> Passage shown:
Some books are best sellers, and more often than not, those titles are decades-spanning sagas, emotionally charged thrillers, or coming-of-age tales. Other books are critical darlings, novels of demonstrable literary merit than win major writing awards and earn a permanent place in both libraries and the Western literature canon because they're "great books." Few books are popular with both average readers and the literary elite, but The Goldfinch is that rare title. Donna Tartt's 784-page opus spent more than eight months on the New York Times best sellers list and won both the Pulitzer Prize for Fiction and the Andrew Carnegie Medal for Excellence in Fiction in 2014 (among other prizes). 

So what is The Goldfinch about? Well, it's the story of Theo, a 13-year-old boy who survives a terrorist attack at the New York museum that claims his mother's life, but which leaves him in possession of Carel Fabritius' 17th-century painting The Goldfinch. Theo keeps that a secret as he matures into adulthood under the tutelage of family friends in Manhattan and his degenerate father in Las Vegas. In other words, the story is very cinematic, and the film version stars Ansel Elgort, Nicole Kidman, Luke Wilson, and Jeffrey Wright. Here's everything you need to know about The Goldfinch.

> The data:
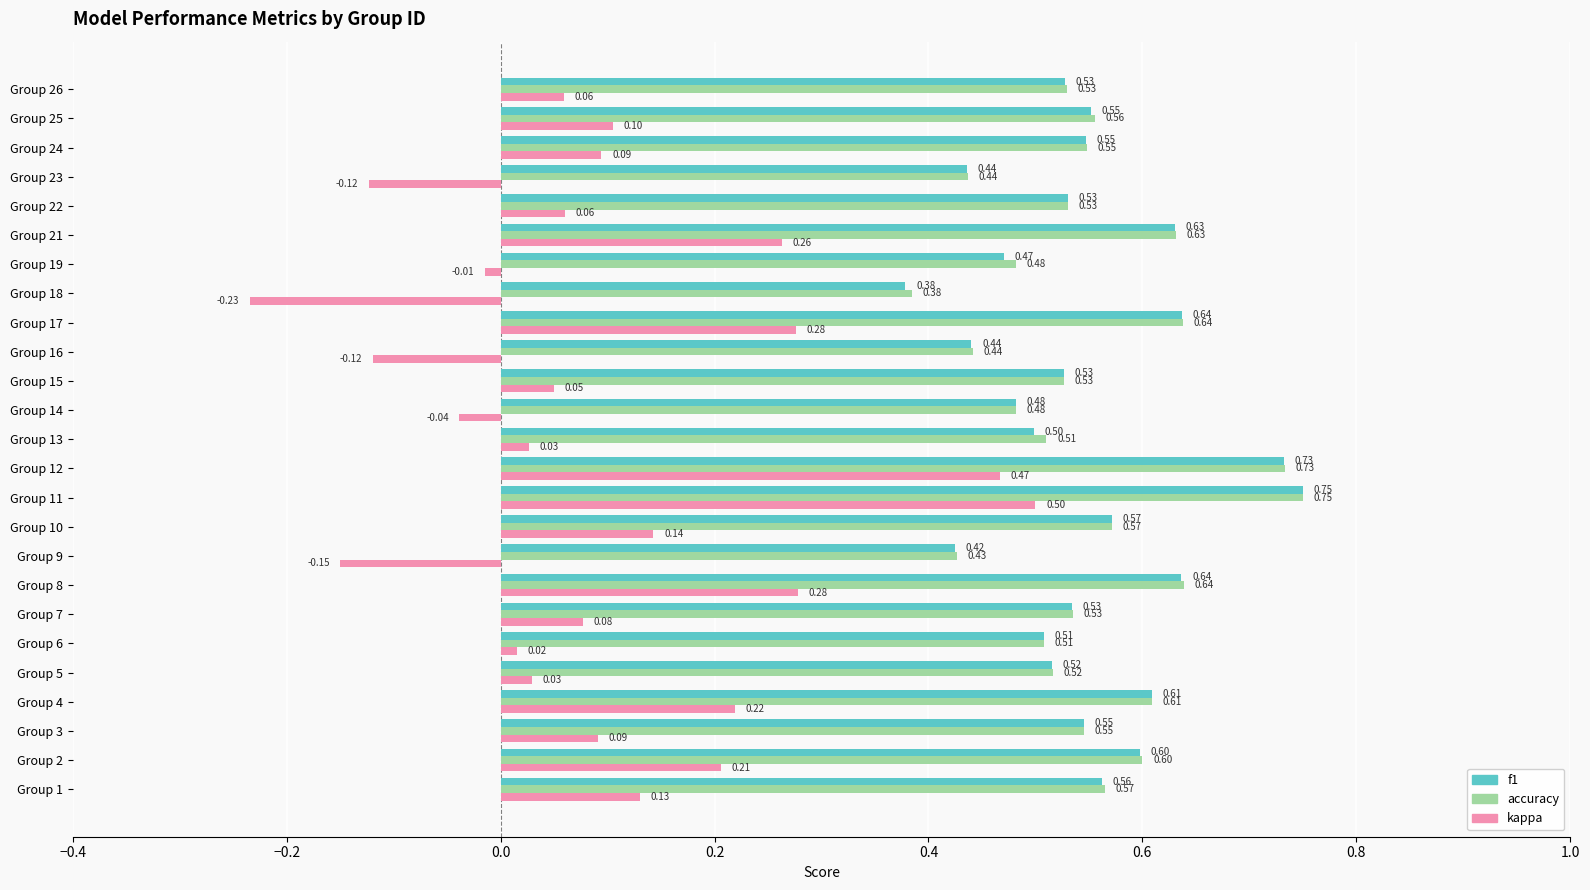

What is the sum of all kappa values?

2.4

> List of tasks:
1. Retype everything in the passage on The Goldfinch from "Some books are" down to "(among other prizes).".
2. According to the passage on The Goldfinch, how old is Theo when he survives the museum attack?
3. Carry on the passage about the novel The Goldfinch from its final sentence.
The lines come from a separate source unrelated to the passage on The Goldfinch.

> Results for each task:
1.
Some books are best sellers, and more often than not, those titles are decades-spanning sagas, emotionally charged thrillers, or coming-of-age tales. Other books are critical darlings, novels of demonstrable literary merit than win major writing awards and earn a permanent place in both libraries and the Western literature canon because they're "great books." Few books are popular with both average readers and the literary elite, but The Goldfinch is that rare title. Donna Tartt's 784-page opus spent more than eight months on the New York Times best sellers list and won both the Pulitzer Prize for Fiction and the Andrew Carnegie Medal for Excellence in Fiction in 2014 (among other prizes).

2. He is 13 years old.

3.
The author isn't happy

The Goldfinch got Donna Tartt paid. Based on the performance of her previous work and the commercial potential for the novel, it's said she landed an advance of more than $1 million from publisher Little, Brown and Company. That's a mere pittance compared to the $3 million that Tartt's agent, Amanda "Binky" Urban, secured for the movie adaptation rights, according to Page Six. (For comparison, J.K. Rowling received just $2 million for the film rights to the first four Harry Potter books.) Despite the windfall, Tartt was displeased ... and she fired Urban, her representative of more than 30 years. 

A source told Page Six that Tartt "was unhappy with the deal made for the movie." Reportedly, Tartt had wanted at least a chance to write the screenplay and to receive a producer credit on the film. Urban couldn't secure those perks, and so Tartt, irked that she wound up zero creative control over a film based on her book, dismissed her. Ouch.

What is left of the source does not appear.